Basic usage scenario

Below you can find a typical workflow of using oneDAL algorithm on GPU. The example is provided for Principal Component Analysis algorithm (PCA).

The following steps depict how to:

  • Pass the data

  • Initialize the algorithm

  • Request statistics to be calculated (means, variances, eigenvalues)

  • Compute results

  • Get calculated eigenvalues and eigenvectors

  1. Include the following header file to enable the DPC++ interface for oneDAL:

    #include "|daal_in_code|_sycl.h"
    
  2. Create a DPC++ queue with the desired device selector. In this case, GPU selector is used:

    cl::sycl::queue queue { cl::sycl::gpu_selector() };
    
  3. Create an execution context from the DPC++ queue and set up as the default for all algorithms. The execution context is the oneDAL concept that is intended for delivering queue and device information to the algorithm kernel:

    daal::services::Environment::getInstance()->setDefaultExecutionContext(
          daal::services::SyclExecutionContext(queue) );
  4. Create a DPC++ buffer from the data allocated on host:

    constexpr size_t nRows = 10;
    constexpr size_t nCols = 5;
    const float dataHost[] = {
           0.42, -0.88,  0.46,  0.04, -0.86,
          -0.74, -0.59,  0.42, -1.44, -0.40,
          -1.45,  1.07, -1.00, -0.29,  0.35,
          -0.67,  0.20,  0.47, -1.07,  0.71,
          -1.19,  0.20,  0.84, -0.26,  1.47,
          -1.87, -0.94, -1.16, -0.64, -2.10,
          -0.65, -0.40, -1.88, -0.48,  0.70,
          -0.52, -0.34, -1.48, -0.63, -0.87,
          -0.74, -0.46,  1.07,  0.65, -1.68,
           0.94,  1.88, -0.73, -1.16,  0.10
    };
    auto dataBuffer = cl::sycl::buffer<float, 1>(dataHost, nCols * nRows);
    
  5. Create a DPC++ numeric table from a DPC++ buffer. DPC++ numeric table is a new concept introduced as a part of DPC++ interfaces to work with data stored in DPC++ buffer. It implements an interface of a classical numeric table acting as an adapter between DPC++ and oneDAL APIs for data representation.

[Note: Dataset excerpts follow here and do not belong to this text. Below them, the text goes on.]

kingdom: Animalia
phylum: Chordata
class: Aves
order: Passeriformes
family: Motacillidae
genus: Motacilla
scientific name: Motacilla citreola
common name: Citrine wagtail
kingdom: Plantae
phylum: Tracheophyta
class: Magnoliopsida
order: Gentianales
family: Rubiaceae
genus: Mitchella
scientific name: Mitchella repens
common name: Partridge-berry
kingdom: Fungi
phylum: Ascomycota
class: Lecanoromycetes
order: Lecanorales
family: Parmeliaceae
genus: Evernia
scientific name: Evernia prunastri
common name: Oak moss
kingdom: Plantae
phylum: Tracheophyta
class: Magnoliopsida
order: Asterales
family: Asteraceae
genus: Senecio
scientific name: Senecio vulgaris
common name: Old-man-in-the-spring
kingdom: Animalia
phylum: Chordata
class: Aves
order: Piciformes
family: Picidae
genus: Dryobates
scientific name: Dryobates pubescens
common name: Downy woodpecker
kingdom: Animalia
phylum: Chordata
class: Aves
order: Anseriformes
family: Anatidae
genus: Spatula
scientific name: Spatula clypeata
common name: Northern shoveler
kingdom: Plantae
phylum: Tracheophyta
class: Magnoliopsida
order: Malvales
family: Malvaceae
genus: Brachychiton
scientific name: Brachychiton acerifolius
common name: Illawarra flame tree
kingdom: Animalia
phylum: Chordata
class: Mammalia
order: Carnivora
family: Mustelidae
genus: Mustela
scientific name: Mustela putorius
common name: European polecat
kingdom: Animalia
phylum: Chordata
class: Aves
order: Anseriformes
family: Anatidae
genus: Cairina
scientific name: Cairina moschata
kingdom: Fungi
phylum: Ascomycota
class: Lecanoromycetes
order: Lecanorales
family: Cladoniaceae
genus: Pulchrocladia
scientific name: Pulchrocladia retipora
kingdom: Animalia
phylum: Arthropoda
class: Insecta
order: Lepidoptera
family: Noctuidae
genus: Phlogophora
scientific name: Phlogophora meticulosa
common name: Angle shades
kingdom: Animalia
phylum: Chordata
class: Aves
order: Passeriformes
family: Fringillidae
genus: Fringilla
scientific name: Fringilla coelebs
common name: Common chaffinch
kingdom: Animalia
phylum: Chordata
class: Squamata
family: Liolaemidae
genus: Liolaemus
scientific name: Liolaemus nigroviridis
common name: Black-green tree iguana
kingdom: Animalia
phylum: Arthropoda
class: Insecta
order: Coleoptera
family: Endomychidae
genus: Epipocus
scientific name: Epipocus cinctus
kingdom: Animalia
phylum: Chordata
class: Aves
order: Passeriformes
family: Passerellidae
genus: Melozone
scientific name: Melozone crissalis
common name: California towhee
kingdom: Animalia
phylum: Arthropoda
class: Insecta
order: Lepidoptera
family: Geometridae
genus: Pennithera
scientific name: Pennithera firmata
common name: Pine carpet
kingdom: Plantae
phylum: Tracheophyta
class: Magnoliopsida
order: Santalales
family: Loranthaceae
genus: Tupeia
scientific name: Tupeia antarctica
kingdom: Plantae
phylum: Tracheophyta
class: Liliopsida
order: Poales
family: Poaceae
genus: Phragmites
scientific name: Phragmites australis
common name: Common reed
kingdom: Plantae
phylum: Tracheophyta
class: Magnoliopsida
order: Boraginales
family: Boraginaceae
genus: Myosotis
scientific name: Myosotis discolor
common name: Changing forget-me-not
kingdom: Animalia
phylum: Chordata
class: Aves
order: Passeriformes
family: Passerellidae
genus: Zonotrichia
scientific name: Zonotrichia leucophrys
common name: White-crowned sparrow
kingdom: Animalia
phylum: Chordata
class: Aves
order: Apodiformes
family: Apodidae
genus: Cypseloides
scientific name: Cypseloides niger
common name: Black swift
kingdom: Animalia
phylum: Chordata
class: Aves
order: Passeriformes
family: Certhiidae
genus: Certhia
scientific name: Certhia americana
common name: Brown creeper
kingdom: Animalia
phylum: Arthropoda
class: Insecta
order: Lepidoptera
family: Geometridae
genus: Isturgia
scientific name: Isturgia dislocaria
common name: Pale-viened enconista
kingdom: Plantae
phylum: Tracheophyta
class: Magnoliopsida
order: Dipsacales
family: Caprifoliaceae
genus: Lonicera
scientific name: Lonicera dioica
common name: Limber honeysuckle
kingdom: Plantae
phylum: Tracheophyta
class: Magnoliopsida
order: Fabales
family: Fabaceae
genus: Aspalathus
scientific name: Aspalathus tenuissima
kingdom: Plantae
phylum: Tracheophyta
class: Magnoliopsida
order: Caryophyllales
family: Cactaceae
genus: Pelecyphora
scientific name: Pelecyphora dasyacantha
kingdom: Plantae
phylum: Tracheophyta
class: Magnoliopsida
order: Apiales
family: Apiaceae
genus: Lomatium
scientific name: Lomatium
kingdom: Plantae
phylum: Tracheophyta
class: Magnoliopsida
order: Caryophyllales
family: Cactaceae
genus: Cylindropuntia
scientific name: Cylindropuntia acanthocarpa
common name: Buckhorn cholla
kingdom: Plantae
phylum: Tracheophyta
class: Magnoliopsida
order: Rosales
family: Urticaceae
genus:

    auto data = daal::data_management::SyclHomogenNumericTable<float>::create(
          dataBuffer, nCols, nRows);
  6. Create an algorithm object, configure its parameters, set up input data, and run the computations.

    daal::algorithms::pca::Batch<float> pca;
    
    pca.parameter.nComponents = 3;
    pca.parameter.resultsToCompute = daal::algorithms::pca::mean |
    daal::algorithms::pca::variance |
    daal::algorithms::pca::eigenvalue;
    pca.input.set(daal::algorithms::pca::data, data);
    
    pca.compute();
  7. Get the algorithm result:

    auto result = pca.getResult();
    NumericTablePtr eigenvalues = result->get(daal::algorithms::pca::eigenvalues);
    NumericTablePtr eigenvectors = result->get(daal::algorithms::pca::eigenvectors);
  8. Get the raw data as DPC++ buffer from the resulting numeric tables:

    const size_t startRowIndex = 0;
    const size_t numberOfRows = eigenvectors->getNumberOfRows();
    
    BlockDescriptor<float> block;
    eigenvectors->getBlockOfRows(startRowIndex, numberOfRows, readOnly, block);
    
    cl::sycl::buffer<float, 1> buffer = block.getBuffer().toSycl();
    
    eigenvectors->releaseBlockOfRows(block);
    

At the end of the stage, the resulting numeric tables can be used as an input for another algorithm, or the buffer can be passed to the user-defined kernel.